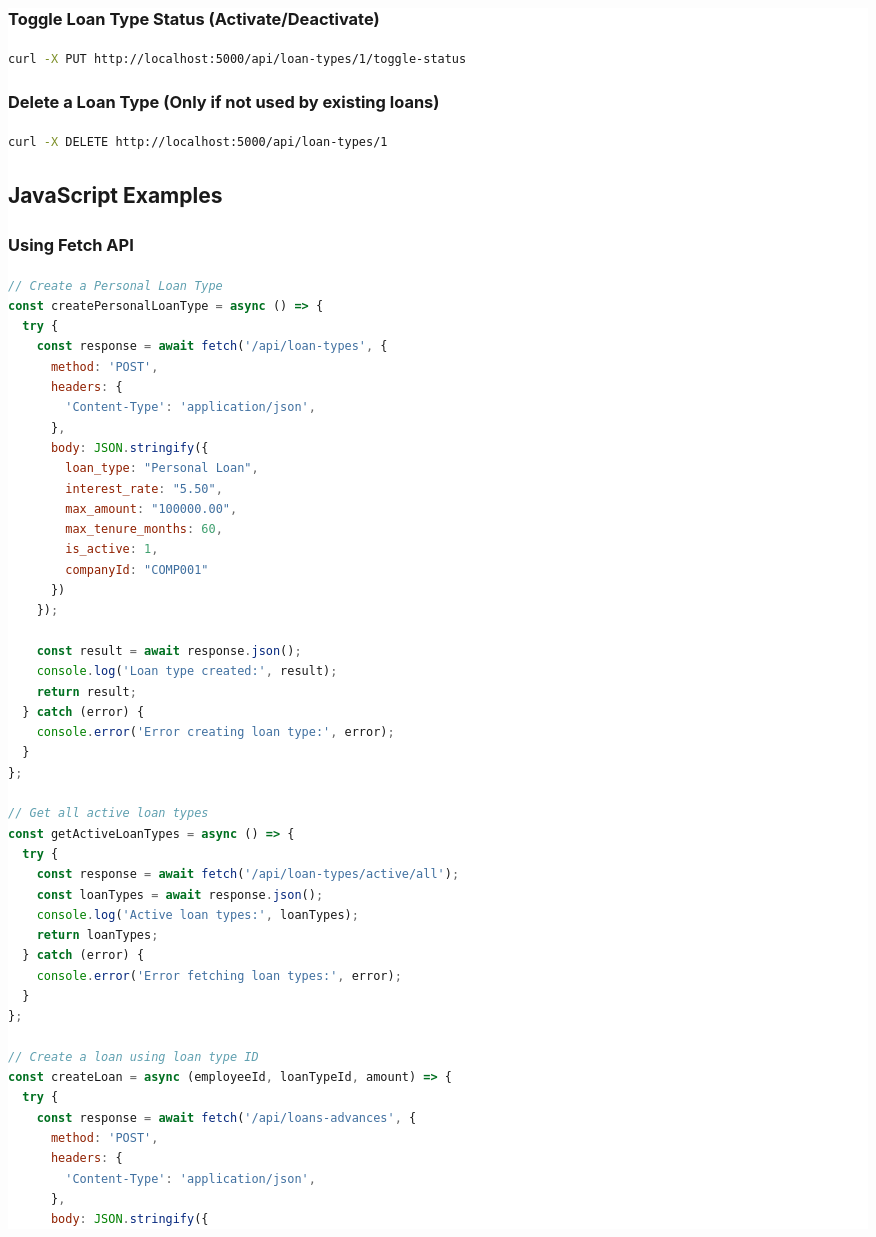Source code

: ### Toggle Loan Type Status (Activate/Deactivate)

```bash
curl -X PUT http://localhost:5000/api/loan-types/1/toggle-status
```

### Delete a Loan Type (Only if not used by existing loans)

```bash
curl -X DELETE http://localhost:5000/api/loan-types/1
```

## JavaScript Examples

### Using Fetch API

```javascript
// Create a Personal Loan Type
const createPersonalLoanType = async () => {
  try {
    const response = await fetch('/api/loan-types', {
      method: 'POST',
      headers: {
        'Content-Type': 'application/json',
      },
      body: JSON.stringify({
        loan_type: "Personal Loan",
        interest_rate: "5.50",
        max_amount: "100000.00",
        max_tenure_months: 60,
        is_active: 1,
        companyId: "COMP001"
      })
    });
    
    const result = await response.json();
    console.log('Loan type created:', result);
    return result;
  } catch (error) {
    console.error('Error creating loan type:', error);
  }
};

// Get all active loan types
const getActiveLoanTypes = async () => {
  try {
    const response = await fetch('/api/loan-types/active/all');
    const loanTypes = await response.json();
    console.log('Active loan types:', loanTypes);
    return loanTypes;
  } catch (error) {
    console.error('Error fetching loan types:', error);
  }
};

// Create a loan using loan type ID
const createLoan = async (employeeId, loanTypeId, amount) => {
  try {
    const response = await fetch('/api/loans-advances', {
      method: 'POST',
      headers: {
        'Content-Type': 'application/json',
      },
      body: JSON.stringify({
```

________________________

### Aim of the task
Filter the records above and copy every line that contains the word "console".

### Written answer
    console.log('Loan type created:', result);
    console.error('Error creating loan type:', error);
    console.log('Active loan types:', loanTypes);
    console.error('Error fetching loan types:', error);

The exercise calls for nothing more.